# Exception 1 to 314.3



## swimmer (Mar 19, 2011)

314.3 says "Nonmetallic boxes shall be permitted only with... ...nonmetallic raceways.

Exception 1 says "Where internal bonding means are provided between all entries, nonmetallic boxes shall be permitted to be used with metal raceways.

I want to run EMT to a plastic NEMA 4 motor start-stop station. This plastic box has a grounding screw inside which is attached to the metal rail on which the switches are mounted. The screw and the rail and cover screws are the only metal in the box.

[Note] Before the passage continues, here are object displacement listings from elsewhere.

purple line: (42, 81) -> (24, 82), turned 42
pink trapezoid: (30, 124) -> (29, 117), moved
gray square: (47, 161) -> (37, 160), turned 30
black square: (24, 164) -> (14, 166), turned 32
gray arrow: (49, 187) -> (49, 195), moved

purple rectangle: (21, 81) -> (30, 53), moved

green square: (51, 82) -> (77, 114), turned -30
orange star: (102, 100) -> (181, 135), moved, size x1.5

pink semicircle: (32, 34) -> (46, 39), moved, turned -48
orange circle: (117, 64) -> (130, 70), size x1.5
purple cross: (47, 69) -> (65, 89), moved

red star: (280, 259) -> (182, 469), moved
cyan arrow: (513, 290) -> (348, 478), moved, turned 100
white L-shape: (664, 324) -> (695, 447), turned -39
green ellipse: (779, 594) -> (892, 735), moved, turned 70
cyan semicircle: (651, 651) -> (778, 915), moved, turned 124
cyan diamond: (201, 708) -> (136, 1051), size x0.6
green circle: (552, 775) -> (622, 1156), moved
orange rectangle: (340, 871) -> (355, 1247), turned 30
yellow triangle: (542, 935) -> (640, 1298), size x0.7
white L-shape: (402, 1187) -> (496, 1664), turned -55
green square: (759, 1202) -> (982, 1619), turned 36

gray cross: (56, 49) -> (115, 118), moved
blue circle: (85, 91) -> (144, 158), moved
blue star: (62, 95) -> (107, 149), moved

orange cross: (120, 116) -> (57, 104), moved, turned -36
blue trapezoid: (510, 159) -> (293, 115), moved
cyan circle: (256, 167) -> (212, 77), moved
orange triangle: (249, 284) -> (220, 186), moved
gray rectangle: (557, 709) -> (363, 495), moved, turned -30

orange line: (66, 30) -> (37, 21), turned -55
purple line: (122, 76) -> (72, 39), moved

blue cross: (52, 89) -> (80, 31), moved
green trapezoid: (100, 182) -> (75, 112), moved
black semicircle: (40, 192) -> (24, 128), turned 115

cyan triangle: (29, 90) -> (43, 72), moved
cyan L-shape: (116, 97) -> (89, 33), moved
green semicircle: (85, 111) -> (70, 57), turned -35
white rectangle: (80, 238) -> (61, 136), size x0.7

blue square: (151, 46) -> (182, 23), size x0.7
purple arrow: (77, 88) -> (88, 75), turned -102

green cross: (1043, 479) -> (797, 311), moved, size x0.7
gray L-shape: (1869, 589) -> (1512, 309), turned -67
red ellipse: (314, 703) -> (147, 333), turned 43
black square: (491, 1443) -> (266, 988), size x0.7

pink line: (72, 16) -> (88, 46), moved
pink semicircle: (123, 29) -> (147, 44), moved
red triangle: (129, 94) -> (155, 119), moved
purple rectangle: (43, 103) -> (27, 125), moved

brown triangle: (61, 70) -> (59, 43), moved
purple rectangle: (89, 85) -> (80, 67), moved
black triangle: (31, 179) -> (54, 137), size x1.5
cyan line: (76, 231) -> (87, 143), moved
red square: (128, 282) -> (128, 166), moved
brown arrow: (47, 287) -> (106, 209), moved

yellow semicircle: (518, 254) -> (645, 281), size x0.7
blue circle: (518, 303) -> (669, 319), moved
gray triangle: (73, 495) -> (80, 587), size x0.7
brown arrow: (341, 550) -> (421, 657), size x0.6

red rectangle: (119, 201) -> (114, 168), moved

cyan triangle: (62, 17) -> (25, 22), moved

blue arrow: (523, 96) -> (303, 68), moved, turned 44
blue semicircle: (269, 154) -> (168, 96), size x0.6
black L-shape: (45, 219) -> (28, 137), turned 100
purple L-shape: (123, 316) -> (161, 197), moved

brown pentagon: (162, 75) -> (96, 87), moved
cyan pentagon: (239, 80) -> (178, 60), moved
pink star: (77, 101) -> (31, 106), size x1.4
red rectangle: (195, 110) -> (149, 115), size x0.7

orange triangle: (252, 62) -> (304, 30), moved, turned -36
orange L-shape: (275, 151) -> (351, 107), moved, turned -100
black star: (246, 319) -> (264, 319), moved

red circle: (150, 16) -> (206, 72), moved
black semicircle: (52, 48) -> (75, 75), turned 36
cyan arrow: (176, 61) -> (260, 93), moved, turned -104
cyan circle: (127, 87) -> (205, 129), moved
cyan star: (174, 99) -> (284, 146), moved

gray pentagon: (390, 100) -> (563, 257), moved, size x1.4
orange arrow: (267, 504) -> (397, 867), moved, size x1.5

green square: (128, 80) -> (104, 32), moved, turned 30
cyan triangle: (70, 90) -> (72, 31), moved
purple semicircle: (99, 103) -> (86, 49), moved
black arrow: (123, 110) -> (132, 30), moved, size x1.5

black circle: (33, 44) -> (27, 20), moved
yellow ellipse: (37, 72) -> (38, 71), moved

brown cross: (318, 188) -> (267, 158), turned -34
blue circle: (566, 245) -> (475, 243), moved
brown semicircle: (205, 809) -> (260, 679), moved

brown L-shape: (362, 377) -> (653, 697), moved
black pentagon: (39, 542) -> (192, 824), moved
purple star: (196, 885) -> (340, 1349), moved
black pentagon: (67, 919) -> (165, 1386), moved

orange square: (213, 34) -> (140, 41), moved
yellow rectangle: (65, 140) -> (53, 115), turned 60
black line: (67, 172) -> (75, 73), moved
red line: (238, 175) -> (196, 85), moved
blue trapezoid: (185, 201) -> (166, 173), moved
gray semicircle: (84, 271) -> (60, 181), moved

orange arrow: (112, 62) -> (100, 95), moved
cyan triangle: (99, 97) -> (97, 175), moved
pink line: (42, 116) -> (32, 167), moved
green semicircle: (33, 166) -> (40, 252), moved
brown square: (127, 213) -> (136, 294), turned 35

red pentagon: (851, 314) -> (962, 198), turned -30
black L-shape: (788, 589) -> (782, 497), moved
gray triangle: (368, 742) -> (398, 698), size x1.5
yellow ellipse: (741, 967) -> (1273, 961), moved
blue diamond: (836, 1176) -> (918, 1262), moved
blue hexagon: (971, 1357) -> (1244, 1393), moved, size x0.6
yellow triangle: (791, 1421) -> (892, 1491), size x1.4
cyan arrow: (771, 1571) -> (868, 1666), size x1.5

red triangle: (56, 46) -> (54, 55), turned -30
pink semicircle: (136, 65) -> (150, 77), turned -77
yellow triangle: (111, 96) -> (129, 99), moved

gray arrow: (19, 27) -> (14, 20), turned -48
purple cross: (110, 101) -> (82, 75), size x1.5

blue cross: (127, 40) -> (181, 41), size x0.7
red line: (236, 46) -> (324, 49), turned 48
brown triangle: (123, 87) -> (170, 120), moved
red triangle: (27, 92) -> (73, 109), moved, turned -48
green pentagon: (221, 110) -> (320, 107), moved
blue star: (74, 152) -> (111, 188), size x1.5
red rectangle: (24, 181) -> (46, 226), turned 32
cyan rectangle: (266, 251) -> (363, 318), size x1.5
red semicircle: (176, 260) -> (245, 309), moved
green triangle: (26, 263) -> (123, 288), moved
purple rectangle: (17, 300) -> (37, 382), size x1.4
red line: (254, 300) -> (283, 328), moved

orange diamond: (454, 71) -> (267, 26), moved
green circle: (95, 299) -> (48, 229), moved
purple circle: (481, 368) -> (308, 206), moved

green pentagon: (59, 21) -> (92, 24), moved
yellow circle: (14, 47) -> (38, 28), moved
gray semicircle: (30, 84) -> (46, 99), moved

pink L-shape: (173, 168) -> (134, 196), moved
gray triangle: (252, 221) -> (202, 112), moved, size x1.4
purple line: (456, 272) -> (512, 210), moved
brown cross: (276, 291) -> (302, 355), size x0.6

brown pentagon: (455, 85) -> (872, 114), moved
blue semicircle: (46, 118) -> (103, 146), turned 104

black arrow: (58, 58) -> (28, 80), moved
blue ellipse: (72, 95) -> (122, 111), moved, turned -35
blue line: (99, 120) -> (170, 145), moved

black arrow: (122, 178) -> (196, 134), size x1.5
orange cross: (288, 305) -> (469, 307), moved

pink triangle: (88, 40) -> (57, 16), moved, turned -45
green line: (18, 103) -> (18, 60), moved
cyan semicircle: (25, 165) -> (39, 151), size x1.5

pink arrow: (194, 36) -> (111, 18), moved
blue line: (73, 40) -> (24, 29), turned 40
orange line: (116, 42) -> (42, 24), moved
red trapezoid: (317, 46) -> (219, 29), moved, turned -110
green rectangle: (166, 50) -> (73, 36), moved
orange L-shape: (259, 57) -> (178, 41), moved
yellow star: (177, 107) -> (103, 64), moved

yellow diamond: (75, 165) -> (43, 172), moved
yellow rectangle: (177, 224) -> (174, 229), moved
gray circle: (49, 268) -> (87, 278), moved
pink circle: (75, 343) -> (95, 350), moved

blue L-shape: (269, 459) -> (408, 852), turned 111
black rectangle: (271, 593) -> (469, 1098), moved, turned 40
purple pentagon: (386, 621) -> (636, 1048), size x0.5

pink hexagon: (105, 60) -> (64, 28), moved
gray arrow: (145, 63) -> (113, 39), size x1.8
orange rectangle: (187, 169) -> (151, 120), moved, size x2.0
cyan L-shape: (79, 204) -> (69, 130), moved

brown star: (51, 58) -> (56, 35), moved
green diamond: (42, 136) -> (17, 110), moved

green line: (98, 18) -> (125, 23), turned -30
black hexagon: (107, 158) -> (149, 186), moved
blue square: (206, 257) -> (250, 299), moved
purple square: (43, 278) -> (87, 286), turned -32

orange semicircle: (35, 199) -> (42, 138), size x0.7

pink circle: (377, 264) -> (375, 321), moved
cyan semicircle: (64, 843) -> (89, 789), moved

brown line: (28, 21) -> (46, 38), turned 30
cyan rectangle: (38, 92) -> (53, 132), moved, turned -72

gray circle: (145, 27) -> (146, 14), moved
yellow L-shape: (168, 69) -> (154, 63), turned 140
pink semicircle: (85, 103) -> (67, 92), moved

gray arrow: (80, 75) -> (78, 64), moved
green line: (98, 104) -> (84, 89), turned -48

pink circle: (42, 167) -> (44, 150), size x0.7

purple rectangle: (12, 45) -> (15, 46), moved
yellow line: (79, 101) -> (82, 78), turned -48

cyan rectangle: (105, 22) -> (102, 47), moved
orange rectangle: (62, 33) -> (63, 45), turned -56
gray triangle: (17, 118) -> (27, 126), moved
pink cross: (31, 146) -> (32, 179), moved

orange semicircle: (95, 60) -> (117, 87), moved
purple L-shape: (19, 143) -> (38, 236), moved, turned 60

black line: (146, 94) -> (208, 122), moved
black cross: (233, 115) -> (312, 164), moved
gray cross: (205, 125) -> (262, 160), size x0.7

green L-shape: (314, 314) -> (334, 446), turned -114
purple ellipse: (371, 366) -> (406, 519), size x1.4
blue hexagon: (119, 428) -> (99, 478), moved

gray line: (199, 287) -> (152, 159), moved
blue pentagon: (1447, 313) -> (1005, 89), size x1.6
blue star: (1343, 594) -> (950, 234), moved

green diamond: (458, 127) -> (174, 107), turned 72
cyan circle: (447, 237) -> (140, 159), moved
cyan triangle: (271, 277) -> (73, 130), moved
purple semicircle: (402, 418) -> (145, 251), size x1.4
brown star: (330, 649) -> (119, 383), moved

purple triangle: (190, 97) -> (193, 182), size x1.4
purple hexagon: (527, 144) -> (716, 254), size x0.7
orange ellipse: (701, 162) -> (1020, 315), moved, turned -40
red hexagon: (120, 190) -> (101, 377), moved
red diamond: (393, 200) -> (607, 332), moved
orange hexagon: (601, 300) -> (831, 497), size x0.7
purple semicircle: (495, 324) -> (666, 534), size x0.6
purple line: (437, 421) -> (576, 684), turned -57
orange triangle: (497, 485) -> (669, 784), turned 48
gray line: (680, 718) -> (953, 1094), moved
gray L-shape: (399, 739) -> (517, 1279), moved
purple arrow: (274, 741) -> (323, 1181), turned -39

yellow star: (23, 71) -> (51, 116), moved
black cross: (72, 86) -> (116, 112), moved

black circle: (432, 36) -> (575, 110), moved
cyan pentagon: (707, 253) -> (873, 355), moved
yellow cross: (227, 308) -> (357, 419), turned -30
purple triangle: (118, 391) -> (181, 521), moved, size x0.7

Can I run EMT, with ground wire, into this box?


----------



## Shockdoc (Mar 4, 2010)

Yes, or a bond bushing.


----------



## HARRY304E (Sep 15, 2010)

swimmer said:


> 314.3 says "Nonmetallic boxes shall be permitted only with... ...nonmetallic raceways.
> 
> Exception 1 says "Where internal bonding means are provided between all entries, nonmetallic boxes shall be permitted to be used with metal raceways.
> 
> ...


Yes just use bonding bushings on the EMT.


----------



## WarAdmiral (Jul 13, 2012)

If this is an issue why not run in emt then change over to karflex or Lt. I would always run a ground unless the manufacture says otherwise. In most cases it say wire according to local or national code.


----------